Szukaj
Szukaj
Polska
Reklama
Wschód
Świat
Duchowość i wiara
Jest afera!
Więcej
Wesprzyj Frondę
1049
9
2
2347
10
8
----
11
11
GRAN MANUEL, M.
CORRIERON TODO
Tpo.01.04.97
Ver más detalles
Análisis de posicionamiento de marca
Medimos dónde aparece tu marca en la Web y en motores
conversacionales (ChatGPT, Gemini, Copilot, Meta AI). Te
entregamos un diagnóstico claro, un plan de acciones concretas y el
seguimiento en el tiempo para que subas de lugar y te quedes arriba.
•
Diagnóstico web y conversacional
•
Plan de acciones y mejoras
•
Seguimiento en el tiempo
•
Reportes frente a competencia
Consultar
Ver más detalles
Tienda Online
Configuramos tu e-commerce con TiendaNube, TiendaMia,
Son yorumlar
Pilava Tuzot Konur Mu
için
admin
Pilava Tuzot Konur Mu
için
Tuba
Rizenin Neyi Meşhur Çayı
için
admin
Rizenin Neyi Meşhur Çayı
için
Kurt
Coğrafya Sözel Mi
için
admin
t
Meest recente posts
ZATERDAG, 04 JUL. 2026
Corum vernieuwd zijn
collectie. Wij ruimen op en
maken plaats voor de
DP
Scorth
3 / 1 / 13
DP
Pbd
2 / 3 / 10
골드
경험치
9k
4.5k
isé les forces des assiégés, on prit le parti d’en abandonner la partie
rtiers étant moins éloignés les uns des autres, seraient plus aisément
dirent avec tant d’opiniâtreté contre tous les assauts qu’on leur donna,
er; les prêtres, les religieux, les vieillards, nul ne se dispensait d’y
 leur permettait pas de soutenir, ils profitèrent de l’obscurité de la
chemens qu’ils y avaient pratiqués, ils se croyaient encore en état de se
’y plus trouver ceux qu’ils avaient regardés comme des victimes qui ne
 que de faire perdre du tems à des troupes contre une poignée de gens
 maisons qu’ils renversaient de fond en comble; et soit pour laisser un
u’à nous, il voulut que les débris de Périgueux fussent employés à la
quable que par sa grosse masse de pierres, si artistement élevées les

Work order:
Set down each record again, exactly as written.

Written response:
Szukaj
Szukaj
Polska
Reklama
Wschód
Świat
Duchowość i wiara
Jest afera!
Więcej
Wesprzyj Frondę
1049
9
2
2347
10
8
----
11
11
GRAN MANUEL, M.
CORRIERON TODO
Tpo.01.04.97
Ver más detalles
Análisis de posicionamiento de marca
Medimos dónde aparece tu marca en la Web y en motores
conversacionales (ChatGPT, Gemini, Copilot, Meta AI). Te
entregamos un diagnóstico claro, un plan de acciones concretas y el
seguimiento en el tiempo para que subas de lugar y te quedes arriba.
•
Diagnóstico web y conversacional
•
Plan de acciones y mejoras
•
Seguimiento en el tiempo
•
Reportes frente a competencia
Consultar
Ver más detalles
Tienda Online
Configuramos tu e-commerce con TiendaNube, TiendaMia,
Son yorumlar
Pilava Tuzot Konur Mu
için
admin
Pilava Tuzot Konur Mu
için
Tuba
Rizenin Neyi Meşhur Çayı
için
admin
Rizenin Neyi Meşhur Çayı
için
Kurt
Coğrafya Sözel Mi
için
admin
t
Meest recente posts
ZATERDAG, 04 JUL. 2026
Corum vernieuwd zijn
collectie. Wij ruimen op en
maken plaats voor de
DP
Scorth
3 / 1 / 13
DP
Pbd
2 / 3 / 10
골드
경험치
9k
4.5k
isé les forces des assiégés, on prit le parti d’en abandonner la partie
rtiers étant moins éloignés les uns des autres, seraient plus aisément
dirent avec tant d’opiniâtreté contre tous les assauts qu’on leur donna,
er; les prêtres, les religieux, les vieillards, nul ne se dispensait d’y
 leur permettait pas de soutenir, ils profitèrent de l’obscurité de la
chemens qu’ils y avaient pratiqués, ils se croyaient encore en état de se
’y plus trouver ceux qu’ils avaient regardés comme des victimes qui ne
 que de faire perdre du tems à des troupes contre une poignée de gens
 maisons qu’ils renversaient de fond en comble; et soit pour laisser un
u’à nous, il voulut que les débris de Périgueux fussent employés à la
quable que par sa grosse masse de pierres, si artistement élevées les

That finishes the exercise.